Gerações à rasquinha


Há uns anos atrás uma geração foi chamada de «geração rasca» porque entendiam os sabedores de todas as filosofias, por exemplo, que se trava de uma geração perdida, sem valores, sem rumo, sem projetos, sem definição de vida. Uma geração protegida que apenas se empenhava na borga e na boa vida.

Recentemente surgiu uma nova tipologia geracional, a «geração à rasca». Titulo dado a uma geração que, mesmo capaz e competente, não tem rumo, não tem oportunidades e a quem sugeriram emigrar.

Agora, juntamos todas as gerações ativas no mercado de trabalho, bem como as que hoje recebem a justa pensão de velhice e o resultado que obtemos é comum.

Somos, maioritariamente, todos iguais. Sim, eu sei, é como tudo na vida, uns mais iguais que outros. Mas, na verdade, somos “todos iguais… todos diferentes”.

Porquê iguais e diferentes?

Parece-me simples, ou talvez não. Iguais, porque estamos todos sob o fogo cruzado daqueles que governam e ditam leis… 

Só que a verdade é que as leis não são como o sol, porque não nascem para todos, há exceções. Por vezes, e eu que sou jurista, já me pergunto se a exceção é uma exceção à regra ou se a regra é que é a exceção,… ou se será a exceção que é regra?
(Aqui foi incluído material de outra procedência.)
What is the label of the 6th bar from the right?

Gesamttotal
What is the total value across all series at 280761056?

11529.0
Bom, naturalmente que estamos quase, vá lá, quase, todos sob esse ataque massivo aos nossos direitos adquiridos (não gosto da expressão, mas é assim que se diz).
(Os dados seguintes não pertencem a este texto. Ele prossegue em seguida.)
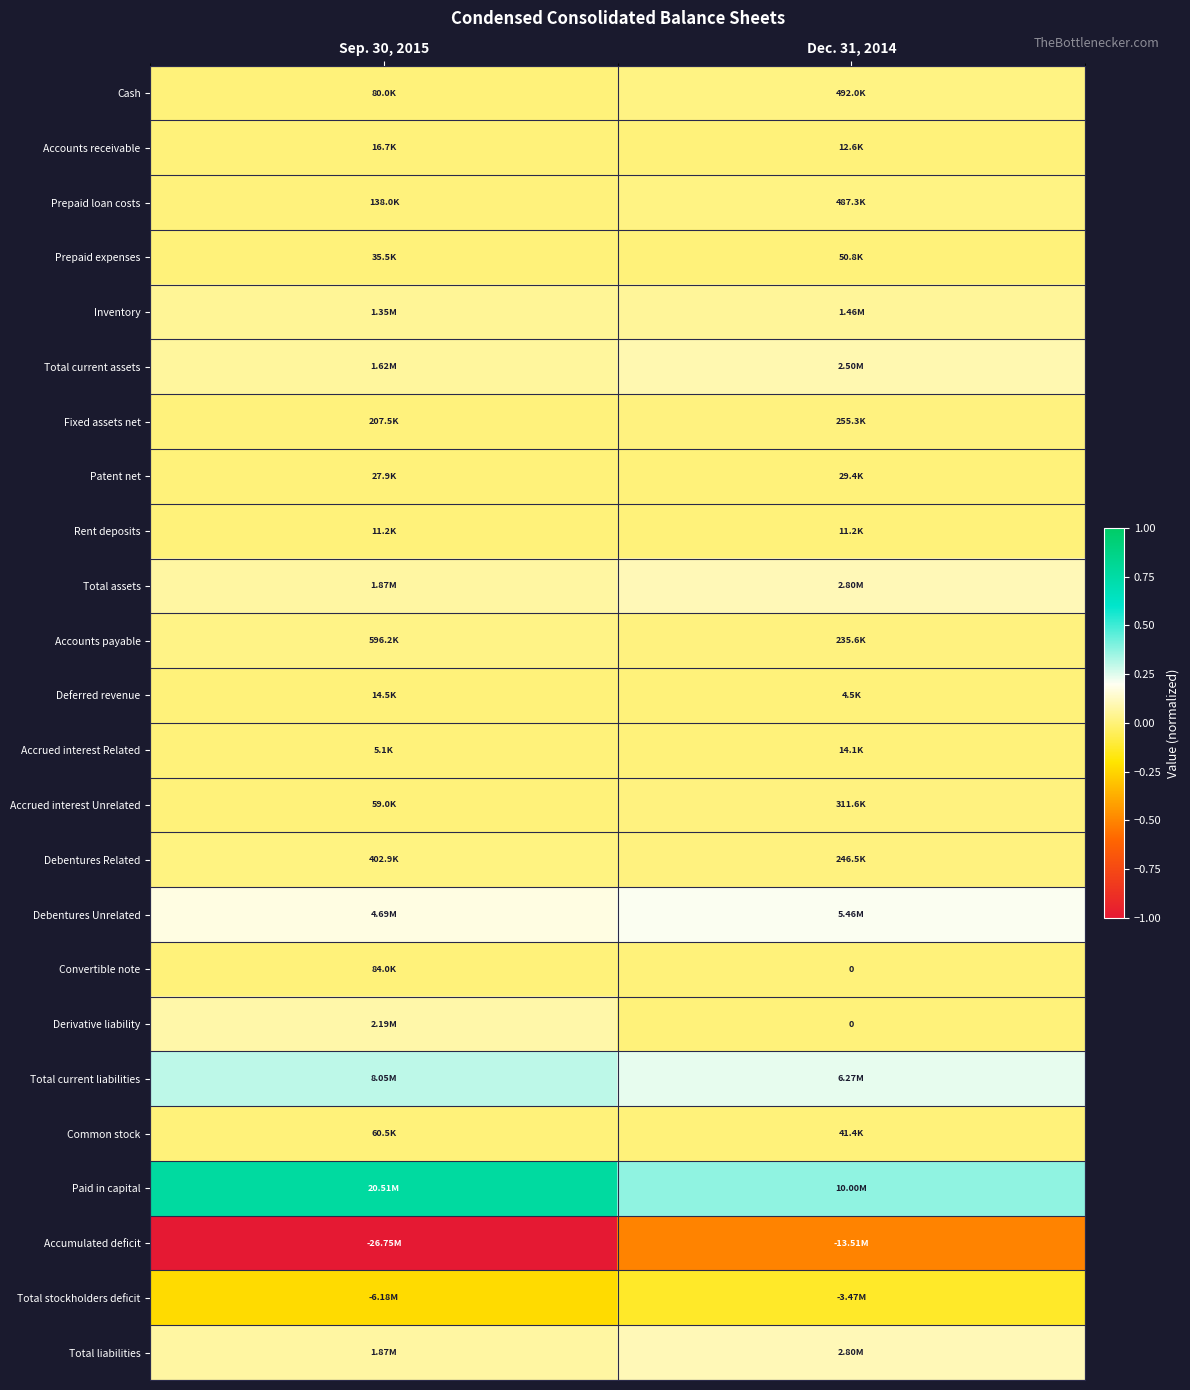

Rank the series at Dec. 31, 2014 from lowest to highest value.

Accumulated deficit, Total stockholders deficit, Convertible note, Derivative liability, Deferred revenue, Rent deposits, Accounts receivable, Accrued interest Related, Patent net, Common stock, Prepaid expenses, Accounts payable, Debentures Related, Fixed assets net, Accrued interest Unrelated, Prepaid loan costs, Cash, Inventory, Total current assets, Total assets, Total liabilities, Debentures Unrelated, Total current liabilities, Paid in capital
Ora bem, se a nossa atitude for de aceitar tudo o que nos impõem qualquer dia ainda virá (irá vir?) o Gasparzinho dizer, muito lenta...mente, que os subsídios serão repostos, gradual…mente, a partir de 2015 e na totalidade em 2018. O quê? Já disse? Bolas, não ouvi, adormeci a meio. E ele também já vos disse que 2015 é o ano subsequente a 2014? Já? Bem, anda muito à frente, bolas.
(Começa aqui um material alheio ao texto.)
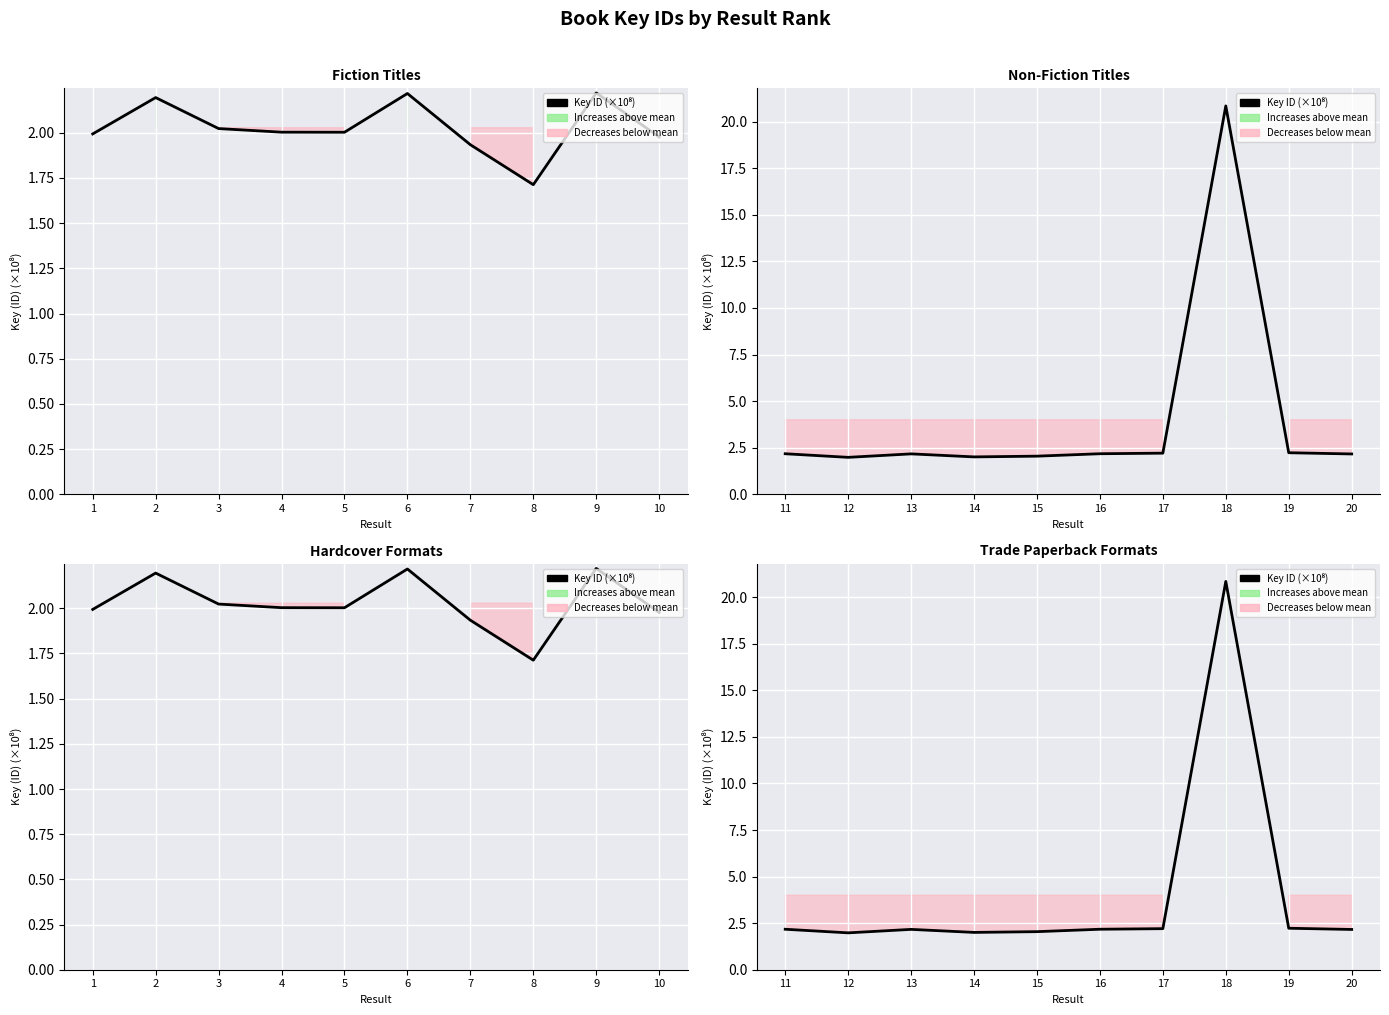

Reading left to right, list all the values displayed in this chart.

2.2	2.0	2.2	2.0	2.0	2.2	2.2	20.8	2.2	2.2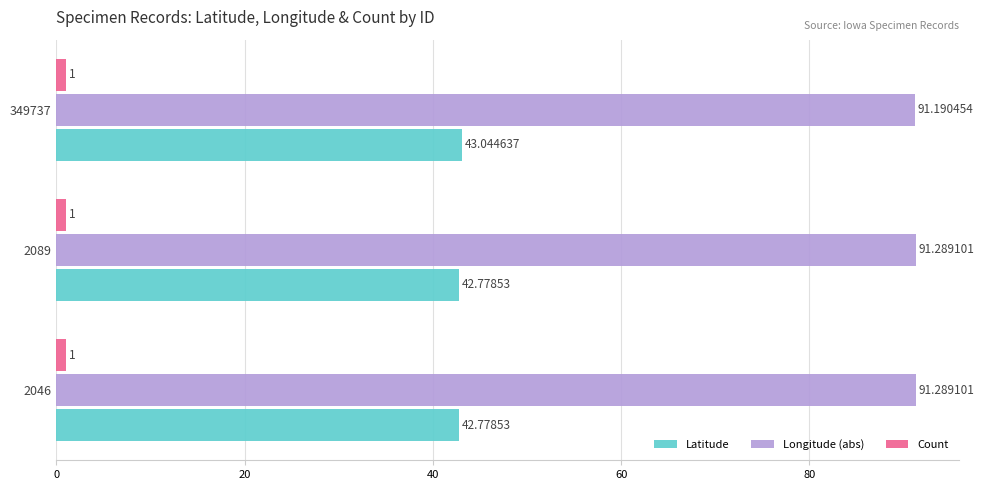

Which series has the largest total across all categories?

Longitude (abs)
A minha pergunta é simples: pensará o Gasparzinho que o povo aguenta tanto tempo que ainda o teremos que aturar em 2018? Nem em 2015, digo eu!

Temos que aplicar a regra das leads jornalísticas e responder, para sabermos como, quando, quem, porquê, onde, o quê… a ordem das leads pouco importa, se conseguirmos que este estado das coisas seja posto na ordem!

Porque, afinal, a questão nuclear é que juntando todas as gerações, tenham elas os títulos que tiverem, neste momento não passamos todos de gerações «à rasquinha», e quando estamos à rasquinha, temos que fazer qualquer coisa, certo?